Aggiunse che il processo venne frettolosamente archiviato; che ai sicari imputati furono dati soldi e documenti;  che infine vennero espulsi  con l’ordine di non tornare negli Stati parmensi, così che la verità non potesse  mai riemergere.  Fantasie o scomode verità ?

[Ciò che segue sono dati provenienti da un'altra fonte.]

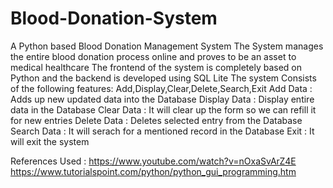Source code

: # Blood-Donation-System
A Python based  Blood Donation Management System
The System manages the entire blood donation process online and proves to be an asset to medical healthcare
The frontend of the system is completely based on Python and the backend is developed using SQL Lite
The system Consists of the following features: Add,Display,Clear,Delete,Search,Exit
Add Data : Adds up new updated data into the Database
Display Data : Display entire data in the Database
Clear Data : It will clear up the form so we can refill it for new entries
Delete Data : Deletes selected entry from the Database
Search Data : It will serach for a mentioned record in the Database
Exit : It will exit the system

References Used : https://www.youtube.com/watch?v=nOxaSvArZ4E
https://www.tutorialspoint.com/python/python_gui_programming.htm



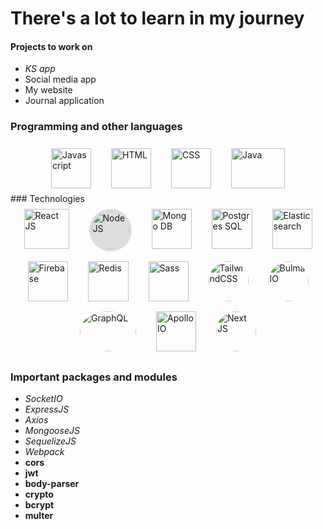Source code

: # There's a lot to learn in my journey

#### Projects to work on
- *KS app*
- Social media app
- My website
- Journal application

### Programming and other languages
<div style='display: flex; width: 100%; justify-content: center; flex-wrap: wrap;'>
  <img src="https://upload.wikimedia.org/wikipedia/commons/6/6a/JavaScript-logo.png" height='64' width='64' style='margin: 0.5rem 1rem' title="Javascript"/>
  <img src="https://cdn.pixabay.com/photo/2017/08/05/11/16/logo-2582748_1280.png" height='64' width='64' style='margin: 0.5rem 1rem' title="HTML"/>
  <img src="https://cdn.pixabay.com/photo/2017/08/05/11/16/logo-2582747_1280.png" height='64' width='64' style='margin: 0.5rem 1rem' title="CSS"/>
  <img src="https://www.oracle.com/a/ocom/img/cb71-java-logo.png" height='64' width='86' style='margin: 0.5rem 1rem' title="Java"/>
</div>
### Technologies
<div style='display: flex; width: 100%; justify-content: center; flex-wrap: wrap;'>
  <img src="http://assets.stickpng.com/images/584830f5cef1014c0b5e4aa1.png" height='64' width='72' style='margin: 0.5rem 1rem;' title="React JS"/>
  <img src="https://img.icons8.com/color/452/nodejs.png" height='60' width='60' style='margin: 0.5rem 1rem; padding: .25rem; border-radius: 100%; background: #DDD' title="Node JS"/>
  <img src="https://img.icons8.com/color/452/mongodb.png" height='64' width='64' style='margin: 0.5rem 1rem;' title="Mongo DB"/>
  <img src="https://upload.wikimedia.org/wikipedia/commons/thumb/2/29/Postgresql_elephant.svg/1200px-Postgresql_elephant.svg.png" height='64' width='65' style='margin: 0.5rem 1rem;' title="Postgres SQL"/>
  <img src="https://cdn.freebiesupply.com/logos/large/2x/elastic-elasticsearch-logo-svg-vector.svg" height='64' width='64' style='margin: 0.5rem 1rem;' title="Elastic search"/>
  <img src="https://4.bp.blogspot.com/-rtNRVM3aIvI/XJX_U07Z-II/AAAAAAAAJXY/YpdOo490FTgdKOxM4qDG-2-EzcNFAWkKACK4BGAYYCw/s1600/logo%2Bfirebase%2Bicon.png" height='64' width='64' style='margin: 0.5rem 1rem;' title="Firebase"/>
  <img src="https://cdn4.iconfinder.com/data/icons/redis-2/1451/Untitled-2-512.png" height='64' width='65' style='margin: 0.5rem 1rem;' title="Redis"/>
  <img src="https://sass-lang.com/assets/img/styleguide/seal-color-aef0354c.png" height='64' width='64' style='margin: 0.5rem 1rem;' title="Sass"/>
  <img src="https://miro.medium.com/max/632/1*5QD8DKhOjRe-gcYjozlLNQ.png" height='64' width='64' style='margin: 0.5rem 1rem; border-radius: 100%; overflow: hidden;' title="TailwindCSS"/>
  <img src="https://i.pinimg.com/originals/41/3e/d7/413ed770930be7fa874a4e6074124f25.png" height='64' width='64' style='margin: 0.5rem 1rem; border-radius: 100%; overflow: hidden;' title="Bulma IO"/>
  <img src="https://dwglogo.com/wp-content/uploads/2018/01/GraphQL_logo.png" height='64' width='90' style='margin: 0.5rem 1rem; border-radius: 100%; overflow: hidden;' title="GraphQL"/>
  <img src="https://media.slid.es/uploads/345677/images/3094428/agcdgv0j6vh2q55ygu9i.png" height='64' width='64' style='margin: 0.5rem 1rem;' title="Apollo IO"/>
  <img src="https://www.honext.io/static/images/next_logo.png" height='64' width='64' style='margin: 0.5rem 1rem; border-radius: 100%; overflow: hidden;' title="Next JS"/>
  
</div>

### Important packages and modules
- *SocketIO*
- *ExpressJS*
- *Axios*
- *MongooseJS* 
- *SequelizeJS*
- *Webpack*
- **cors**
- **jwt**
- **body-parser**
- **crypto**
- **bcrypt**
- **multer**

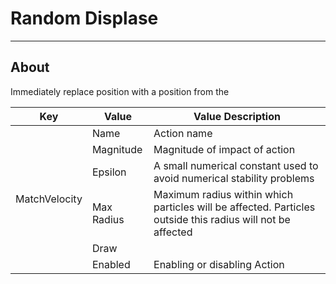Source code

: # Random Displase

___

## About

Immediately replace position with a position from the

<table><thead>
  <tr>
    <th>Key</th>
    <th>Value</th>
    <th>Value Description</th>
  </tr></thead>
<tbody>
  <tr>
    <td rowspan="6">MatchVelocity</td>
    <td>Name</td>
    <td>Action name</td>
  </tr>
  <tr>
    <td>Magnitude</td>
    <td>Magnitude of impact of action</td>
  </tr>
  <tr>
    <td>Epsilon</td>
    <td>A small numerical constant used to avoid numerical stability problems</td>
  </tr>
  <tr>
    <td>Max Radius</td>
    <td>Maximum radius within which particles will be affected. Particles outside this radius will not be affected</td>
  </tr>
  <tr>
    <td>Draw</td>
    <td></td>
  </tr>
  <tr>
    <td>Enabled</td>
    <td>Enabling or disabling Action</td>
  </tr>
</tbody>
</table>
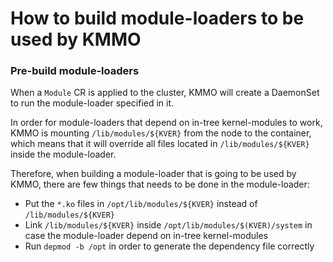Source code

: # How to build module-loaders to be used by KMMO

### Pre-build module-loaders

When a `Module` CR is applied to the cluster, KMMO will create a DaemonSet to run the module-loader specified in it.

In order for module-loaders that depend on in-tree kernel-modules to work, KMMO is mounting `/lib/modules/${KVER}` from the node to the container, which means that it will override all files located in `/lib/modules/${KVER}` inside the module-loader.

Therefore, when building a module-loader that is going to be used by KMMO, there are few things that needs to be done in the module-loader:
* Put the `*.ko` files in `/opt/lib/modules/${KVER}` instead of `/lib/modules/${KVER}`
* Link `/lib/modules/${KVER}` inside `/opt/lib/modules/$(KVER)/system` in case the module-loader depend on in-tree kernel-modules
* Run `depmod -b /opt` in order to generate the dependency file correctly
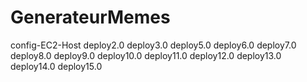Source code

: # GenerateurMemes
config-EC2-Host
deploy2.0
deploy3.0
deploy5.0
deploy6.0
deploy7.0
deploy8.0
deploy9.0
deploy10.0
deploy11.0
deploy12.0
deploy13.0
deploy14.0
deploy15.0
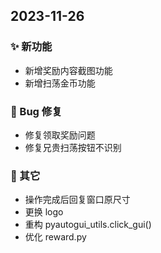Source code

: ## 2023-11-26

### ✨ 新功能

* 新增奖励内容截图功能
* 新增扫荡金币功能

### 🐛 Bug 修复

* 修复领取奖励问题
* 修复兄贵扫荡按钮不识别

### 🚸 其它

* 操作完成后回复窗口原尺寸
* 更换 logo
* 重构 pyautogui_utils.click_gui()
* 优化 reward.py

Luigi Mensi, nel suo Dizionario Biografico Piacentino (1899),  di Ferdinando Douglas Scotti scrive:

“.... attaccato ai Borboni, li servì fedelmente; uomo di corte  fu rigido osservatore e mantenitore delle ducali prerogative. Quando Carlo III venne a prender possesso di Piacenza e Parma lo volle al suo fianco; lo volle quando andò a prendere la duchessa; e quando la sera del 26 marzo 1854 cadde colpito da ferro omicida, egli volò a Parma e consacrossi tutto all’assistenza della vedova duchessa. Quando poi per l’incalzarsi degli eventi nel 1859, Luisa Maria fu costretta ad abbandonare lo Stato, essa volle che lo Scotti l’accompagnasse al sicuro; e anche dopo lontana, egli continuò a prestarle i servizi di suddito a sovrana;  dalla quale poco prima di morire in Venezia, fu nominato suo esecutore testamentario ...”.

Ferdinando Douglas Scotti morì il 23 settembre 1879 senza  avere mai  – per quanto si sappia -  detto o scritto alcunché sul mortale attentato del 1854. Il mistero rimane.